Routines is Anthropic's built-in answer to the proactive automation problem — the gap between Claude Code as a reactive tool (waits for you to press enter) and a proactive teammate (notices when something breaks and acts). Before Routines, building proactive Claude Code agents required managing hosting, session state, authentication, triggers, and monitoring infrastructure yourself.

A routine is defined by three decisions:

Trigger — when should the session start? Schedule-based (weekly docs sync) or event-based (GitHub issue opens, PR merges with a specific label, POST to a webhook after a deploy).
Context — what does Claude need?
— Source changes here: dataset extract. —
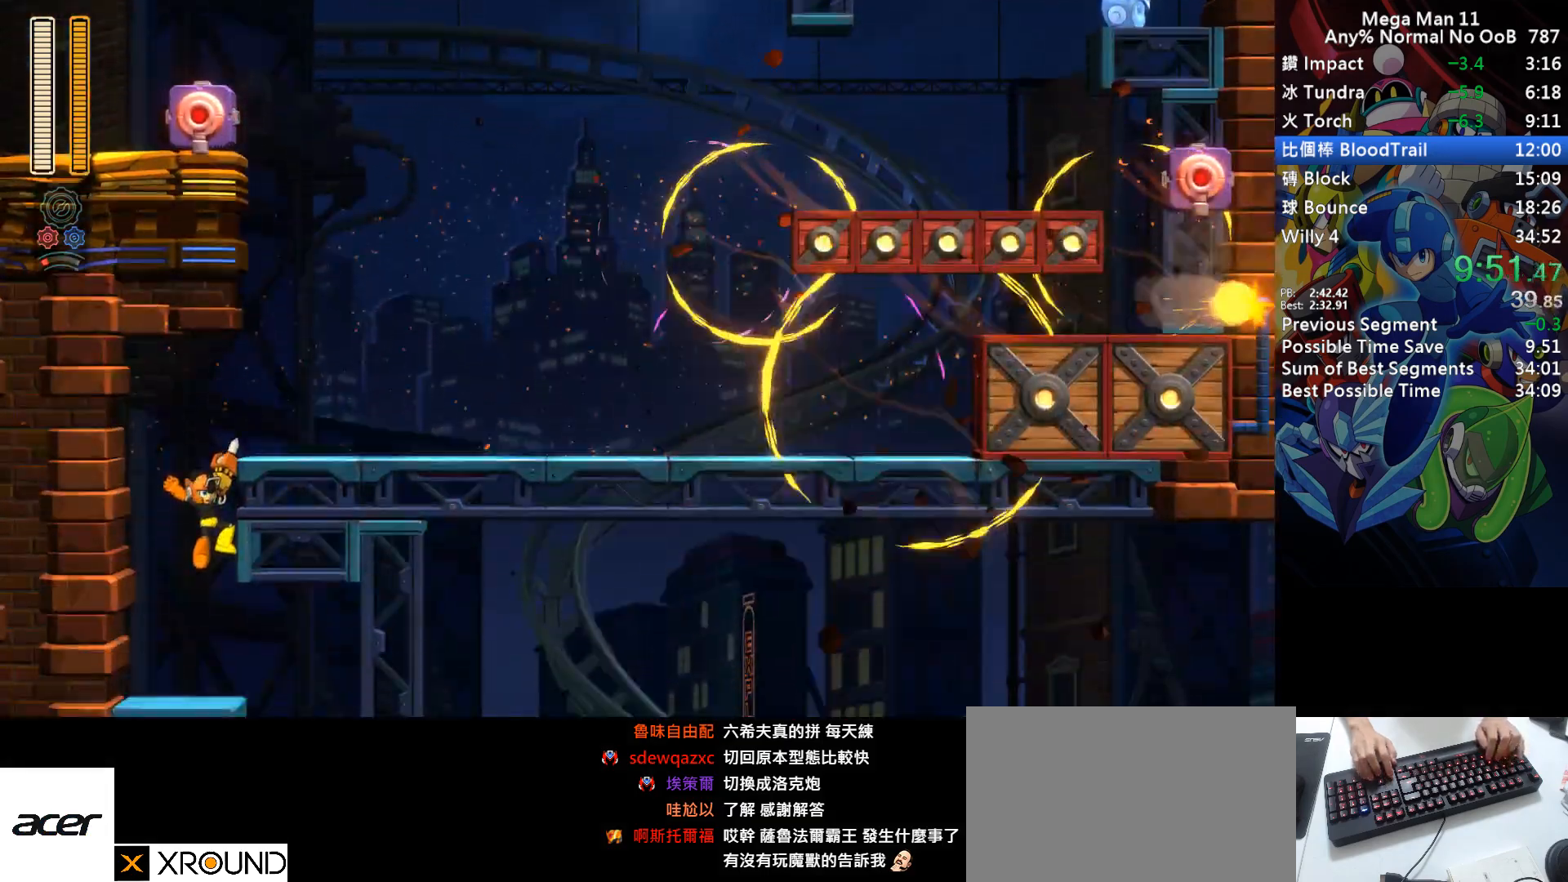
{"keys": ["right"], "events": []}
One or more repos, connectors (Slack, Google Drive, GitHub MCP, monitoring tools like Datadog/Grafana), and any additional files or documentation.
Steerability — how do you keep Claude honest? Agent-on-agent review (generator-critique pattern: one routine creates a PR, another routine triggers on that PR's creation to review it), live session monitoring via web UI, mid-session steering, and output verification.

Sessions run on Anthropic's managed infrastructure — no dependency on a local machine. Each routine launches a full Claude Code session that can be opened, watched, steered, and resumed from web, CLI, or desktop.

Internal use case at Anthropic: Sarah, the engineer maintaining Claude Code and Agent SDK docs, set up two routines:

Weekly docs sync — every Monday at 10am, reviews all changes merged to main against the documentation repo, creates PRs for any gaps.
Issue-triggered investigation — fires on every new GitHub issue in the docs repo, investigates whether it's a documentation gap, and opens a PR if so.

Suggested patterns: deploy verifier (webhook trigger after CD pipeline → run investigation with monitoring tool access → go/no-go decision on rollback), on-call investigator, PM backlog triage (weekly job reading GitHub issues and Slack channels → prioritize and open PRs for top items).

The /schedule command inside Claude Code creates a routine interactively — Claude asks clarifying questions about timing, notification preferences, and then generates the routine configuration.

See Agent Harness for the broader infrastructure concept that Routines implements as a managed service.

Dynamic Workflows: Self-Authored Harnesses

Dynamic workflows let Claude Code write its own JavaScript harness on the fly, custom-built for the task at hand. Instead of relying on a fixed set of skill files, Claude generates a workflow script that spawns and coordinates subagents — choosing models, isolation levels (worktrees), and orchestration patterns dynamically. This is the logical endpoint of the thin-harness/fat-skills philosophy: the harness itself becomes authored by the agent.

Why a separate harness matters. The default Claude Code harness plans and executes in one context window. Over long-running or massively parallel tasks, three failure modes emerge:

Agentic laziness — Claude declares the job done after partial progress (e.g., addressing 20 of 50 items in a security review)
Self-preferential bias — Claude favors its own results when asked to verify them
Goal drift — lossy compaction erodes fidelity to the original objective, especially edge-case requirements and "don't do X" constraints

A workflow structurally prevents these by giving each subagent its own context window and focused goal. Three capabilities make this possible: per-agent isolation (own context, no cross-contamination), per-agent model choice (Opus for hard reasoning, Haiku for cheap exploration, Sonnet for the middle), and per-agent isolation level (worktree for an isolated git checkout, or remote for no checkout).

Core API. Three functions do most of the work: agent() spawns a single subagent with a prompt, model, and optional structured output schema. parallel() fans out multiple agent calls and acts as a barrier — it waits for all results before returning. pipeline() is streaming — each item flows through every stage independently, which is cheaper and faster when you don't need all results before proceeding. The decision rule: do I need all results before I can do anything next? Yes → parallel(). No → pipeline().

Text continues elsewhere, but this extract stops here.